И не только, признаться следует, – (по прошествии стольких лет, как и в тот незабвенный день, день осенний в году високосном, целых тридцать два года назад – бывшем, явном, ну а теперь существующем только в памяти), – состояние наше, прежде, что таить, совсем невесёлое, но и общее настроение вдруг заметно у нас улучшилось.
Да и как ему не улучшиться, когда всё у нас под рукой!
«Ну и ну!» – как сказал Сергей.
«Хрю!» – как сказано было Зверевым.
«Это, Сергей, Москва!» – как сказал я недавно Довлатову. Словом, рай, да и только. Пусть временный. Пусть московский. Но всё-таки – рай.
На столе громоздились, дыбились, образовывали хребты, расползались с вершин лавинами, устремлялись сквозь потолок в небеса над округой сирой горы, видимо – те, златые, из народной песни, желанные, – горы самой разнообразной, для лукулловских, знать, пиров, для разгульных варварских пиршеств, для библейских трапез в роскошных, полных неги, царских покоях предназначенной, не иначе, ну а может, фламандской, рубенсовской, небывалой какой-то еды, за которыми различались реки – тоже из песни, полные, как известно, вина, – в нашем случае – изобильнейшего питья.
– Надо бы нам разобрать эти завалы! – сказал я, глядя на все припасы, как на некое чудо света, неизвестно какое по счёту, да не всё ли равно, поскольку было явлено всё нам сразу, и его принимать приходилось уж таким, каково оно есть.
– Хотя бы частично!

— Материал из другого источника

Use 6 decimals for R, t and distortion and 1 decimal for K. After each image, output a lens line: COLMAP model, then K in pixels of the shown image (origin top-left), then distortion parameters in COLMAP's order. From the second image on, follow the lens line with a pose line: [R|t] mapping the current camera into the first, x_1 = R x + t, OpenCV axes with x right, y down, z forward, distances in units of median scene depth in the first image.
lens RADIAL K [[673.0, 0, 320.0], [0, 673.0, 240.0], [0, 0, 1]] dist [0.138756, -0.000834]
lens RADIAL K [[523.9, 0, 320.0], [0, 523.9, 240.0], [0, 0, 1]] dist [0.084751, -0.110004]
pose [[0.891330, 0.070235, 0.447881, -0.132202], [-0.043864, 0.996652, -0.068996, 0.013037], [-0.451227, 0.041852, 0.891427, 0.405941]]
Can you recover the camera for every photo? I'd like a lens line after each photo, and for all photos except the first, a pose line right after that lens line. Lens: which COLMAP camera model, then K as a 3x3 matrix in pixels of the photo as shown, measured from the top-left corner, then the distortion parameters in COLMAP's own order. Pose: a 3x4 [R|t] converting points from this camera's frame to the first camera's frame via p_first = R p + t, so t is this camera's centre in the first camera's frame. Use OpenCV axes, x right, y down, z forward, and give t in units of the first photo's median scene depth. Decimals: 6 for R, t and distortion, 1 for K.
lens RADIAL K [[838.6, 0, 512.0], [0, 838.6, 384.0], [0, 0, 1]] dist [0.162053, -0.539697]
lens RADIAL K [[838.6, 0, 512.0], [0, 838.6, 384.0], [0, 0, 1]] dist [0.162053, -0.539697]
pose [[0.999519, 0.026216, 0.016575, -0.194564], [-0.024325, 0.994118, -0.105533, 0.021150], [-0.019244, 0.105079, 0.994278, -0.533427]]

Попробуем! – оторвавшись от созерцания раблезианского, зверевского, дива дивного, чуда привычного, рядового, без всякой помпезности, для него-то, способного часто и на большее, (да, бывало и такое, и если я расскажу об этом когда-нибудь, то читатели современные, верхоглядные, в основном, ничегошеньки толком не знающие об эпохе былой героической и о людях, в ней живших когда-то, мне, видавшему виды в прошлом, чудом выжившему, седому скифу старому, очевидцу превеликого множества разных, от смешных до трагичных, событий, чего доброго, и не поверят, хотя верить мне следует, ибо я один остался на свете, всё-то помнящий, столькое знающий, говорящий теперь – за всех, в дни осенние, в октябре, в одиночестве и в затворничестве, в давнем жречестве, в светлом творчестве, в ясновидчестве, в добром таинстве, в грустном празднестве речи нынешней, повествующей о таком, что один я помню сегодня, потому и сказать обязан, потому-то, сквозь годы глядя, слыша музыку жизни этой, о минувшем и говорю), – поддержал меня тут же Сергей.